John, however, said nothing of these discoveries to his brother William.
4
It was about a week later when a reply to the letter came from Munich—a letter couched in somewhat offensive terms, though it contained neither words nor phrases that could actually be found fault with. Isidore Hyman was hurt and angry. On his return to London a month or so later, he proposed to call and talk the matter over. The offensive part of the letter lay, perhaps, in his definite assumption that he could persuade the brothers to resume the old relations. John, however, wrote a brief reply to the effect that they had decided to buy no new fiddles; their collection being complete, there would be no occasion for them to invite his services as a performer. This was final. No answer came, and the matter seemed to drop. Never for one moment, though, did it leave the consciousness of John Gilmer. Hyman had said that he would come, and come assuredly he would. He secretly gave Morgan instructions that he and his brother for the future were always “out” when the Hebrew presented himself.
“He must have gone back to Germany, you see, almost at once after his visit here that night,” observed William—John, however, making no reply.
One night towards the middle of January the two brothers came home together from a concert in Queen’s Hall, and sat up later than usual in their sitting-room discussing over their whisky and tobacco the merits of the pieces and performers. It must have been past one o’clock when they turned out the lights in the passage and retired to bed. The air was still and frosty; moonlight over the roofs—one of those sharp and dry winter nights that now seem to visit London rarely.
“Like the old-fashioned days when we were boys,” remarked William, pausing a moment by the passage window and looking out across the miles of silvery, sparkling roofs.

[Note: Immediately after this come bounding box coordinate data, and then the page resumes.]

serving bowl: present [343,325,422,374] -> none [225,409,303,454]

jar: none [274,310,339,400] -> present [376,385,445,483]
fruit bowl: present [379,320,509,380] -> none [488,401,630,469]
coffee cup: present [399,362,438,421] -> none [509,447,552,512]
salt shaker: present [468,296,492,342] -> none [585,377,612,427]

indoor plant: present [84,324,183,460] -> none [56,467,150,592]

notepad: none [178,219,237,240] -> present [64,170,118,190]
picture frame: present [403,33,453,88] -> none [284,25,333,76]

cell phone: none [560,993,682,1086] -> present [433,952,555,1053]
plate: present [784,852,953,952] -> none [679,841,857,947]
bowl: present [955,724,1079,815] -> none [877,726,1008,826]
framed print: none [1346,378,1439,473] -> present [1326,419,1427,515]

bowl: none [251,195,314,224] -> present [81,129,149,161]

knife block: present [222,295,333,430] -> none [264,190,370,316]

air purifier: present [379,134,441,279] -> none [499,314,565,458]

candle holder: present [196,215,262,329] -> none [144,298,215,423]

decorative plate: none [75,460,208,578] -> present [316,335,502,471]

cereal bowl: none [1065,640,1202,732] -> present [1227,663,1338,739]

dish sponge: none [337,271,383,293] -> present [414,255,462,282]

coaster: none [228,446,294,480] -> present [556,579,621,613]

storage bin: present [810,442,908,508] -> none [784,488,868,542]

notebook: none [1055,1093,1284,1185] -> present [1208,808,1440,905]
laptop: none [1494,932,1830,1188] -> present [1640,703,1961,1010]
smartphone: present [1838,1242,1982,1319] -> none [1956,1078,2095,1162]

“Yes,” added John; “the ponds freezing hard in the fields, rime on the nursery windows, and the sound of a horse’s hoofs coming down the road in the distance, eh?” They smiled at the memory, then said good night, and separated. Their rooms were at opposite ends of the corridor; in between were the bathroom, dining-room, and sitting-room. It was a long, straggling flat. Half an hour later both brothers were sound asleep, the flat silent, only a dull murmur rising from the great city outside, and the moon sinking slowly to the level of the chimneys.